Loxosceles similis

Scientific classification
- Kingdom: Animalia
- Phylum: Arthropoda
- Subphylum: Chelicerata
- Class: Arachnida
- Order: Araneae
- Infraorder: Araneomorphae
- Family: Sicariidae
- Genus: Loxosceles
- Species: L. similis
- Binomial name: Loxosceles similis Moenkhaus, 1898

= Loxosceles similis =

- Genus: Loxosceles
- Species: similis
- Authority: Moenkhaus, 1898

Species of spider

Loxosceles similis, is a species of a venomous recluse spider endemic to South America.

== Description and behavior ==
Loxosceles similis is not a well-known spider, it is known that two male specimens collected from Brazil, were 5.23 mm and 4.94 mm long and 3.75 mm and 2.96 mm wide respectively, and presented discreet disposition of the overall body color. This species has cave dwelling habits, although it can also occur in homes. Although not very well known, it is possible like other recluse spiders, that this species feeds on small insects, has nocturnal habits and is not aggressive.

== Range and habitat ==
This species occurs in Brazil, in Pará, Minas Gerais, São Paulo, Mato Grosso do Sul and Bahia.

→ SUPPLIED DATA
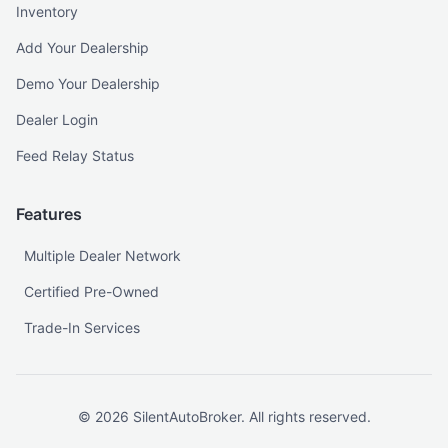
Inventory
Add Your Dealership
Demo Your Dealership
Dealer Login
Feed Relay Status
Features
Multiple Dealer Network
Certified Pre-Owned
Trade-In Services
©
2026
SilentAutoBroker. All rights reserved.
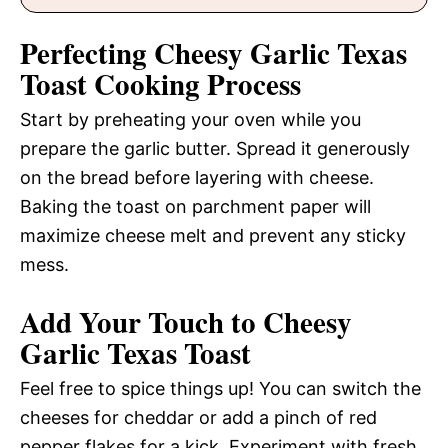
Perfecting Cheesy Garlic Texas
Toast Cooking Process
Start by preheating your oven while you
prepare the garlic butter. Spread it generously
on the bread before layering with cheese.
Baking the toast on parchment paper will
maximize cheese melt and prevent any sticky
mess.
Add Your Touch to Cheesy
Garlic Texas Toast
Feel free to spice things up! You can switch the
cheeses for cheddar or add a pinch of red
pepper flakes for a kick. Experiment with fresh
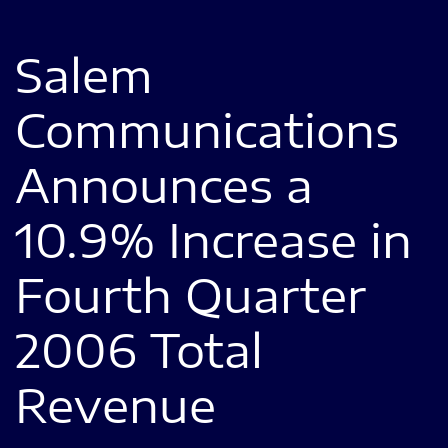
Salem
Communications
Announces a
10.9% Increase in
Fourth Quarter
2006 Total
Revenue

→ WHAT YOU ARE ASKED TO DO
Continue the article on Loxosceles similis from its final sentence. None of the items are needed here.

→ SOLVED EXERCISE
== Venom ==
A recent study on the characterization of the venom of this species showed that its biological effects have an intensity similar to that of Loxosceles laeta, Loxosceles intermedia and Loxosceles gaucho, an experimental study with rabbits injected with 0.5 μg (500 nanograms) of the venom resulted in severe edema, diffuse heterophilic inflammatory infiltrate, perivascular heterophilic infiltrate, thrombosis in all layers of the dermis, fibrinoid necrosis of the arteriolar wall, cutaneous muscle necrosis and dermal hemorrhage. It is concluded that L. similis venom induces apoptosis of endothelial cells. The minimum, average and maximum amount of venom produced by L. similis is 0.10 mg, 0.70 mg and 1.5 mg respectively.